In this last example I used a number 21 units away 500….so what is considered a reasonable distance? For example…if our base is 50…would you consider 73 to be close? What about for 500…is 436 close? Honestly, it’s up to you. Do what you are comfortable doing. If you can do 250 – 64 (for the case of 436) and find 64 * 64, then by all means do it. If not, then just stick to numbers that are within your range of ability and work your way up.
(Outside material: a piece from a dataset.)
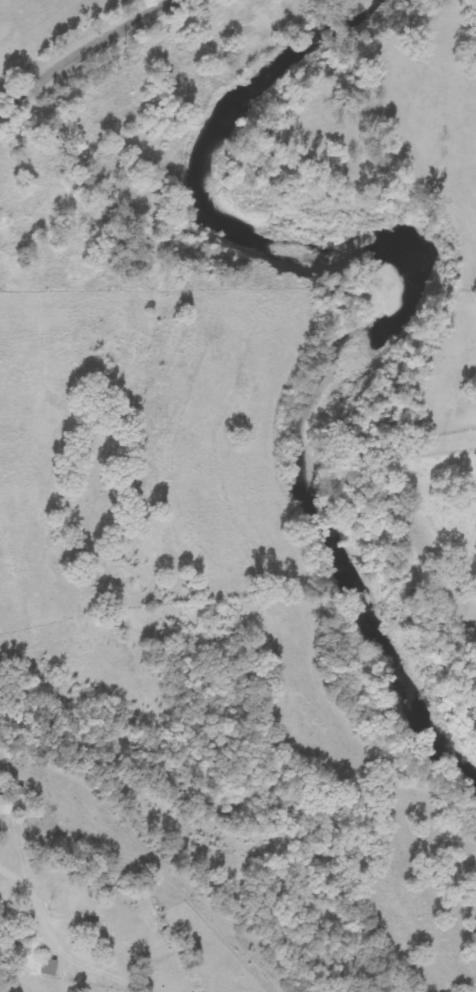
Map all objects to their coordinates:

Ok, now what about when we have a carry-over? The amount of digits you can have in the right-hand part of the answer is equal to the number of digits you are squaring. (Not 100% sure if this is true…but every case I’ve tried has followed this rule, so if someone runs into a problem where it doesn’t obey this rule please let me know in the comments!).

Example #6: 61^2
1) Our number is close to 50, so we use “25″ as our base.
2) 61 – 50 = 11. This is our difference.
3) Add the difference to the base….25 + 11 = 36.
4) Square the difference…(11^2) = 121. (Click here if you don’t know how to square numbers near 10, 100, etc.)
5) We can only have two digits in the right-hand portion of our answer (since the number we are squaring has two-digits). So we keep ’21′ on the right-hand side, and carry the leading ’1′ over to the left. So the left-hand side of our answer now becomes….36 + 1 = 37.
6) Merge the two together to get 3721.

Answer: 61^2 = 3721

What I suggest doing when your learning a new technique:
1) Read over the examples once.
2) Try to do the examples without looking. You can peak if you need to…but try it without looking first.
3) Do the practice problems at the end.
4) Pick random numbers (well numbers that pertain to the sutra at hand), and apply the method. Then check your answer with the calculator.
4) If you were doing it with paper before, try to do it in your head now.

After a while you won’t even need to check your answer with the calculator.

Practice Problems
1. 6^2
2. 53^2
3. 48^2
4. 508^2
5. 4992^2

If there’s any errors in this post, or if you have any questions let me know in the comments.